Со смерти Уэйна прошло уже три дня, а мы упорно продолжаем говорить о нем в настоящем времени, противясь его неизбежному уходу в прошлое.
Мы пришли одними из первых, и эхо наших шагов по древним каменным плитам троекратно отражается от высокого сводчатого потолка. Мы проходим под невысокой аркой вглубь, минуем ряды пустых скамеек и останавливаемся перед самым алтарем, стоящим на возвышении. Я оглядываю сводчатый зал, рассматриваю витражи на окнах, открытые потолочные балки, рельефные распятия, которые украшают потолок по обе стороны гигантского железного канделябра.
— Знаешь что? А я никогда в жизни не был в церкви.
— Правда? — переспрашивает Карли. — Я два раза была: на свадьбе и на похоронах.
— Просто дикари какие-то.
Мы говорим приглушенными голосами, хотя кроме нас, преувеличенно почтительных неофитов, в огромном помещении никого нет.
— Мы не дикари. Нас просто пытались растить евреями.
Мы садимся в передних рядах, деревянная скамья скрипит под видавшей виды красной обивкой, в которую на протяжении десятилетий срыгивали младенцы и впечатывалась запретная жвачка.
— Ничто так не помогает почувствовать себя евреем, как посещение церкви, — говорю я.
Не то чтобы Гофманы когда-нибудь были особо правоверными иудеями. Синагогу изнутри я, кажется, видел только однажды, на бар-мицве Брэда. Он через пень-колоду прочел что-то там из Торы в реформистском храме на Черчилл-стрит, а потом была вечеринка. Помню спичечные коробки и баночки леденцов с его именем, столы, украшенные миниатюрными баскетбольными кольцами с пенопластовыми мячиками, а еще была какая-то замшелая ведущая с перманентом, не желавшая признавать, что стиль диско давно почил в бозе. Наверное, не умри мама до моего тринадцатилетия, у меня бы тоже была бар-мицва, но она умерла, и праздника не было. Насколько я понимаю, в соответствии с иудейскими традициями, официально я так и не стал мужчиной.

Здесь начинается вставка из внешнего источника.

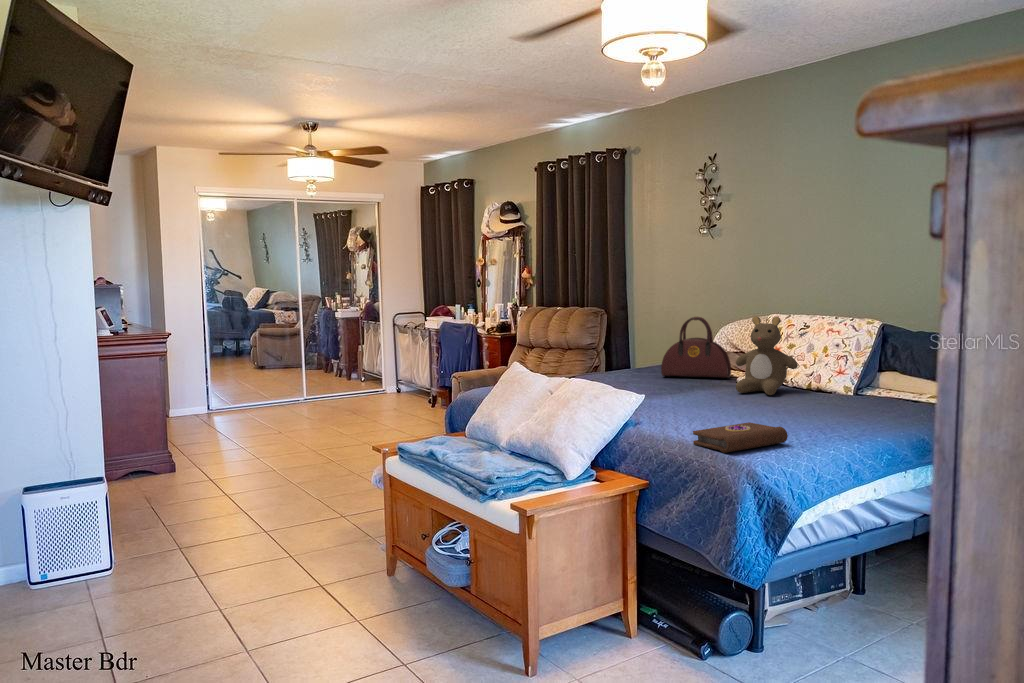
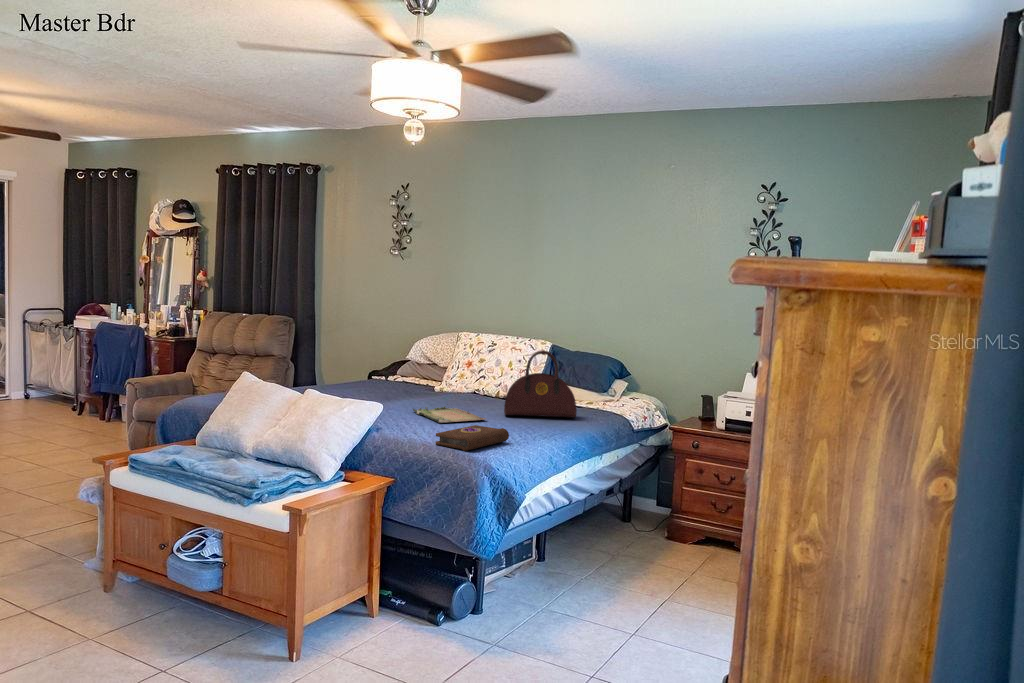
teddy bear: present [736,316,798,395] -> none [439,334,491,402]
handbag: present [661,317,731,378] -> present [504,350,577,418]
tray: none [692,396,777,420] -> present [413,406,486,423]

Сзади распахиваются двери, и, обернувшись, мы видим, как входят родители Уэйна в сопровождении отца Магона, полного дружелюбного священника, прослужившего в этой церкви больше тридцати лет и знаменитого как среди католиков, так и среди всяких нехристей своим театральным, старорежимным стилем судейства в малой буш-фолской бейсбольной лиге. Следом за Харгроувами по проходу идут еще две пары — я их не знаю, но думаю, это тоже родственники, только приезжие. Я приветственно киваю миссис Харгроув, собираясь этим и ограничиться, но Карли делает шаг вперед и сочувственно пожимает ей руку, так что мне не остается ничего другого, как последовать ее примеру.
— Миссис Харгроув, — говорит Карли, — мне очень жаль. Мы так его любили.
Миссис Харгроув кивает, а после этого смотрит на меня, буквально буравя меня взглядом, пытаясь углядеть малейшие признаки осуждения. Рука у нее слабая и сухая, словно дохлый зверек, завернутый в салфетку; я коротко киваю и приношу какие-то формальные соболезнования. Отец Уэйна крепко жмет мою руку и задерживает ее в своей липкой ладони, так что я вынужден посмотреть ему в глаза.